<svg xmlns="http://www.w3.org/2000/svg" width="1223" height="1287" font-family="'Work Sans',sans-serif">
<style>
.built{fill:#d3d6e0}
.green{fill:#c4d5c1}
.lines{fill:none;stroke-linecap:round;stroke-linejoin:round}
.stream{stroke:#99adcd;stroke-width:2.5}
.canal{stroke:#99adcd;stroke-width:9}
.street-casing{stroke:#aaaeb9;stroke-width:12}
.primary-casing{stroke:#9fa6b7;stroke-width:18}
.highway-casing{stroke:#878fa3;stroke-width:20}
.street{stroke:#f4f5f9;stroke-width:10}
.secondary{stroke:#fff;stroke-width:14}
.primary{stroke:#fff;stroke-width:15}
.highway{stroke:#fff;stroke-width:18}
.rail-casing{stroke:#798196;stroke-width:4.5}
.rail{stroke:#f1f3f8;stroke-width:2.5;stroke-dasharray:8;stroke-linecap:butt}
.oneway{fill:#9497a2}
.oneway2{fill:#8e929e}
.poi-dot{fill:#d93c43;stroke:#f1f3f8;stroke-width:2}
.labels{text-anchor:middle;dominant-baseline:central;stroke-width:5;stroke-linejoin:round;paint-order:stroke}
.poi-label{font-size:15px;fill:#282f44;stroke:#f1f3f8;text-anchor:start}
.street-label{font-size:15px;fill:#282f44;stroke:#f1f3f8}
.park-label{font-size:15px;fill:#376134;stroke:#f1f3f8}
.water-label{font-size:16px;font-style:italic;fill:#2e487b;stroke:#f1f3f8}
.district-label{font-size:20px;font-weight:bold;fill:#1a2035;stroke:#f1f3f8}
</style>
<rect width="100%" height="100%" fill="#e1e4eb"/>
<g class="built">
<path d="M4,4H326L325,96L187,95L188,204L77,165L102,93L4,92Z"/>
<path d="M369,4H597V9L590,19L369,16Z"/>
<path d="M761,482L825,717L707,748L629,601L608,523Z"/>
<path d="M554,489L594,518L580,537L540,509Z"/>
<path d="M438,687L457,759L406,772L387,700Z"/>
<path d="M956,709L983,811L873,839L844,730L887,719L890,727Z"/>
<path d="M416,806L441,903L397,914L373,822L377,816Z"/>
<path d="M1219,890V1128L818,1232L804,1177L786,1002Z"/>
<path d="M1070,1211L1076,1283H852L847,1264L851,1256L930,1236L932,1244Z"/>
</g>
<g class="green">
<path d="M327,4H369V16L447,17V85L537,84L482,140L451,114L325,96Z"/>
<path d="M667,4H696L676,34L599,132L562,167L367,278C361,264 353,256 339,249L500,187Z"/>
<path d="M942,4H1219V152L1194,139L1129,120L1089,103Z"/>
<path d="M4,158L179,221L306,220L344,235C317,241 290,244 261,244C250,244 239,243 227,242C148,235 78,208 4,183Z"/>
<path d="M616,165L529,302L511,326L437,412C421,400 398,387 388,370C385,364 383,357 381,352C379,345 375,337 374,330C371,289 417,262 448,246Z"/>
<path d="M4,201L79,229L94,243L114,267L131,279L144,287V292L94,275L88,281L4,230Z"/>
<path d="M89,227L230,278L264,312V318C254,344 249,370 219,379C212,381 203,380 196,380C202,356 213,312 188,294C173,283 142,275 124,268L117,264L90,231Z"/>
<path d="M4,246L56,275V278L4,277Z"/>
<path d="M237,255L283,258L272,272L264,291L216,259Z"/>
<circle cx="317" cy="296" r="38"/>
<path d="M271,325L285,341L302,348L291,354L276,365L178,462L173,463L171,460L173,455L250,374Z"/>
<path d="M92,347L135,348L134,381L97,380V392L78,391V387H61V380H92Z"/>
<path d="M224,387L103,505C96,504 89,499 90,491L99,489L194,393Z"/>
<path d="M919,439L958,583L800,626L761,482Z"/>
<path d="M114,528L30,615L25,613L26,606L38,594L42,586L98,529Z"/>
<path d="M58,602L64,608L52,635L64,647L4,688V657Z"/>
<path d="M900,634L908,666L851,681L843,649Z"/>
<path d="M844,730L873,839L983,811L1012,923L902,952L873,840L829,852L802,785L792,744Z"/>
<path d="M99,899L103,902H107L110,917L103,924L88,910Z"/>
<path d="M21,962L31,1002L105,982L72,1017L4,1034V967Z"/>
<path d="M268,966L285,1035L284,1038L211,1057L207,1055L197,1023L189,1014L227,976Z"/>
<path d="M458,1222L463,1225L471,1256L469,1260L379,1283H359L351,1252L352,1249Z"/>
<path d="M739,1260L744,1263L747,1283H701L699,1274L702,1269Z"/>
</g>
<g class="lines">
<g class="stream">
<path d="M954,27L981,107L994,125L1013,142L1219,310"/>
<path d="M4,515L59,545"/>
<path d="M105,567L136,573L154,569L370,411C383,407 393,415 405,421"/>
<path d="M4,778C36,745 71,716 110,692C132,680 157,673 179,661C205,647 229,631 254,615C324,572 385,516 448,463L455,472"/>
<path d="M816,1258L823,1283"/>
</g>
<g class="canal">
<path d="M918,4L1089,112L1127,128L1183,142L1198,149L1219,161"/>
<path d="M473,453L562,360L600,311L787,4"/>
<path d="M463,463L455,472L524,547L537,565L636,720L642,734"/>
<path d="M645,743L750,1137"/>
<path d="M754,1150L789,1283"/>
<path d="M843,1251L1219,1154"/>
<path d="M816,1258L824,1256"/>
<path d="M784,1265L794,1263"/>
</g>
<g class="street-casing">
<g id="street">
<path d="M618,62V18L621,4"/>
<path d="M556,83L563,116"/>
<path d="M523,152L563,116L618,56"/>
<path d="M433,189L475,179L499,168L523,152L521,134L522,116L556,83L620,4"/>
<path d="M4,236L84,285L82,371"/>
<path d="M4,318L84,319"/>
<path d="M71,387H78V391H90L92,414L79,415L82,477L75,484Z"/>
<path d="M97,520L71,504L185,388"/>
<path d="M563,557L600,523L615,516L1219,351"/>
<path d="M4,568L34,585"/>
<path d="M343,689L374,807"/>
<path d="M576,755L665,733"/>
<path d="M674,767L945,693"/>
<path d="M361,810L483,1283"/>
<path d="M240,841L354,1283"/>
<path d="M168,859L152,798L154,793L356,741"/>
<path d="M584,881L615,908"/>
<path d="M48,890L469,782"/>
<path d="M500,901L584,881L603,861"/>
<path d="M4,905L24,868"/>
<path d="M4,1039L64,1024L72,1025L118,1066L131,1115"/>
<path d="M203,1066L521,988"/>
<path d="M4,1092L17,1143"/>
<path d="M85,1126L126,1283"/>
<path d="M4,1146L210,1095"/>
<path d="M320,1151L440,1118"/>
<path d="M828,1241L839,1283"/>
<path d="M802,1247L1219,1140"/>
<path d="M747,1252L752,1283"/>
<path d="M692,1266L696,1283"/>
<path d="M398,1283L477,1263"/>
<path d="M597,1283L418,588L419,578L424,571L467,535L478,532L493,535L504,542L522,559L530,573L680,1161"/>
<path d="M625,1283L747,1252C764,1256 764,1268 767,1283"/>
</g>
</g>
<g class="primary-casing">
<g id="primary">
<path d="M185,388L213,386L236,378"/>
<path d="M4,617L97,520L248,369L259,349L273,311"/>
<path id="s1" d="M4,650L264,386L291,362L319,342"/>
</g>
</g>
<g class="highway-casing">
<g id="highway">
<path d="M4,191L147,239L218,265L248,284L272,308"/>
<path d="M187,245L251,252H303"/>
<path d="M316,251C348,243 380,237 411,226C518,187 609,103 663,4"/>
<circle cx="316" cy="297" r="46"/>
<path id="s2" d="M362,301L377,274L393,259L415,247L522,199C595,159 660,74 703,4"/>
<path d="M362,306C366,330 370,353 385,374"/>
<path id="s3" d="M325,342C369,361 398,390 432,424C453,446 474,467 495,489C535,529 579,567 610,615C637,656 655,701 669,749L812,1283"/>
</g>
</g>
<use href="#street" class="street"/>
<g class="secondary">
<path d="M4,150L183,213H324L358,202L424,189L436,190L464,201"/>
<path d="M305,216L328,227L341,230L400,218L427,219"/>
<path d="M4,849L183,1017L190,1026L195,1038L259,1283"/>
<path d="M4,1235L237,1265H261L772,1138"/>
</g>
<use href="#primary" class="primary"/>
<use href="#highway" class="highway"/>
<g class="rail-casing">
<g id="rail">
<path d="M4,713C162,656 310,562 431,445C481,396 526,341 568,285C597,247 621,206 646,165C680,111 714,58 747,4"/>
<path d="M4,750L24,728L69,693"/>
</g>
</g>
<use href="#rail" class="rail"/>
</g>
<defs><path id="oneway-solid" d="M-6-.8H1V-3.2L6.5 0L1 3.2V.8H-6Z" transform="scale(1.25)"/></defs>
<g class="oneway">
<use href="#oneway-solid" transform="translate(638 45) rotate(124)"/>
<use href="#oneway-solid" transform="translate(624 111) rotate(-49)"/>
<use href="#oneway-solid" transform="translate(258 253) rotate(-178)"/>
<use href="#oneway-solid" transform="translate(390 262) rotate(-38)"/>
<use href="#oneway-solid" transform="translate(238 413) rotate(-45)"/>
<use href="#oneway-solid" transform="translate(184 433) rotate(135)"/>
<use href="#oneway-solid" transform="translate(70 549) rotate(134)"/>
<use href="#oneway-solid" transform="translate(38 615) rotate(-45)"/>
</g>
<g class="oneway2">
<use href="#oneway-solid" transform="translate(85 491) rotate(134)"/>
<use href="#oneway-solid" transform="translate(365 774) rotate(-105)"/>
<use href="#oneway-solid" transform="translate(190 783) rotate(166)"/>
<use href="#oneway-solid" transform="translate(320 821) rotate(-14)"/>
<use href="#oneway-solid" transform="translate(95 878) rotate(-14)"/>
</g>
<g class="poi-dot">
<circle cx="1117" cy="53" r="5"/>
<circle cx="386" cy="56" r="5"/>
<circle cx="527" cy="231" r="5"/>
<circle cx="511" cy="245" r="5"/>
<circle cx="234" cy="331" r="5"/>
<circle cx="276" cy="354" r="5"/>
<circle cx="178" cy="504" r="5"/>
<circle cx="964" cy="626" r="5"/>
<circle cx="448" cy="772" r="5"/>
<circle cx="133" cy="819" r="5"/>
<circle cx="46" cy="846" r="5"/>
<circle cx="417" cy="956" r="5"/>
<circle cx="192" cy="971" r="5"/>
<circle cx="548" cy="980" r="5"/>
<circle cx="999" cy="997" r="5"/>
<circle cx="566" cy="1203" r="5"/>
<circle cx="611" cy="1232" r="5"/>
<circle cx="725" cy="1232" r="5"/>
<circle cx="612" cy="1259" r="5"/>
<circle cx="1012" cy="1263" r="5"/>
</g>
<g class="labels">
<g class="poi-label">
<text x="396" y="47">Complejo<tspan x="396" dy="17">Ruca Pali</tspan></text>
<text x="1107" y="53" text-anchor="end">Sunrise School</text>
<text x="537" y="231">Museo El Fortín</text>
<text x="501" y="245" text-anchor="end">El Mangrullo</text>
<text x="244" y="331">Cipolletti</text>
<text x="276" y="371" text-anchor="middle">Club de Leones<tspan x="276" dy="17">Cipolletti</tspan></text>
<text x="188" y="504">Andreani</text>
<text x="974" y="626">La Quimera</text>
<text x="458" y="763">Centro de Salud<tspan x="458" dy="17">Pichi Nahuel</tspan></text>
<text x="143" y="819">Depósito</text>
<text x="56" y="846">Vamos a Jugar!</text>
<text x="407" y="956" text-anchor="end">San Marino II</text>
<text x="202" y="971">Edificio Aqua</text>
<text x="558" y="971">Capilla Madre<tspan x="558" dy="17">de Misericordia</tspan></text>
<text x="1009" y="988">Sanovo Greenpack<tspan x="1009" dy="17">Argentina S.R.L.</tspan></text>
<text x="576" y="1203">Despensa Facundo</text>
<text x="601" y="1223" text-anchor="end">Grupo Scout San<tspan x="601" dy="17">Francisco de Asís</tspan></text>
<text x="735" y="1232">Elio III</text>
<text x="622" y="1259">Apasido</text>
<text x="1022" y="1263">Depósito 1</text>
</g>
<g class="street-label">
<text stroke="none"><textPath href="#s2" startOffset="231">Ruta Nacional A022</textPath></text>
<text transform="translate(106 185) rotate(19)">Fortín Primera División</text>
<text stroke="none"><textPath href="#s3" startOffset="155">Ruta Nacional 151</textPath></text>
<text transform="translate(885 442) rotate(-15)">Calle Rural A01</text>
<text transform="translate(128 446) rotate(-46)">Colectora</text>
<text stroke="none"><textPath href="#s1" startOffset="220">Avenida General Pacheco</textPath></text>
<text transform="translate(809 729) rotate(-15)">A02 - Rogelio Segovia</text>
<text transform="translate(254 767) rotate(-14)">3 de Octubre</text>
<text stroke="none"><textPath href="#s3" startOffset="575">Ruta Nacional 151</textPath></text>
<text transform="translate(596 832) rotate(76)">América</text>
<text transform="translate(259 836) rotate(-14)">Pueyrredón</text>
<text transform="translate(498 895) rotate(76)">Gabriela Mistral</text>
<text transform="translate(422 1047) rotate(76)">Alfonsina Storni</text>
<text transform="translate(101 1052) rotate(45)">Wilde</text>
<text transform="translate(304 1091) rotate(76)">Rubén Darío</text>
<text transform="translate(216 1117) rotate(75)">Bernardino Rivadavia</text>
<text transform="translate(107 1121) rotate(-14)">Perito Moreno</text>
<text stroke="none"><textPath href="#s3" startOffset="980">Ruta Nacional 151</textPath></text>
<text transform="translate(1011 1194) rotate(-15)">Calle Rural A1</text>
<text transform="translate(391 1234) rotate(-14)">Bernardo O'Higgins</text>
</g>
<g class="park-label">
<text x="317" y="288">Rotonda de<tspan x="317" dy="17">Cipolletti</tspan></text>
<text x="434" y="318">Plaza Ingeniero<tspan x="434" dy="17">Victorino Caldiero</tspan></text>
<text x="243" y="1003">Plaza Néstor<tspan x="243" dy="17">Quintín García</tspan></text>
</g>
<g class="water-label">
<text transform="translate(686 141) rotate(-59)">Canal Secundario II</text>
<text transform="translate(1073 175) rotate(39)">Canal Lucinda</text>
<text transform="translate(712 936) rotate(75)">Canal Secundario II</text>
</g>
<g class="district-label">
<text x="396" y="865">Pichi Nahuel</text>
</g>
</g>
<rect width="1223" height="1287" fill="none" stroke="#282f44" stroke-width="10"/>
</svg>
────────
◆ Exercise instructions: Show a copy of each line from the data that includes the word "labels".

◆ Solution for this exercise:
.labels{text-anchor:middle;dominant-baseline:central;stroke-width:5;stroke-linejoin:round;paint-order:stroke}
<g class="labels">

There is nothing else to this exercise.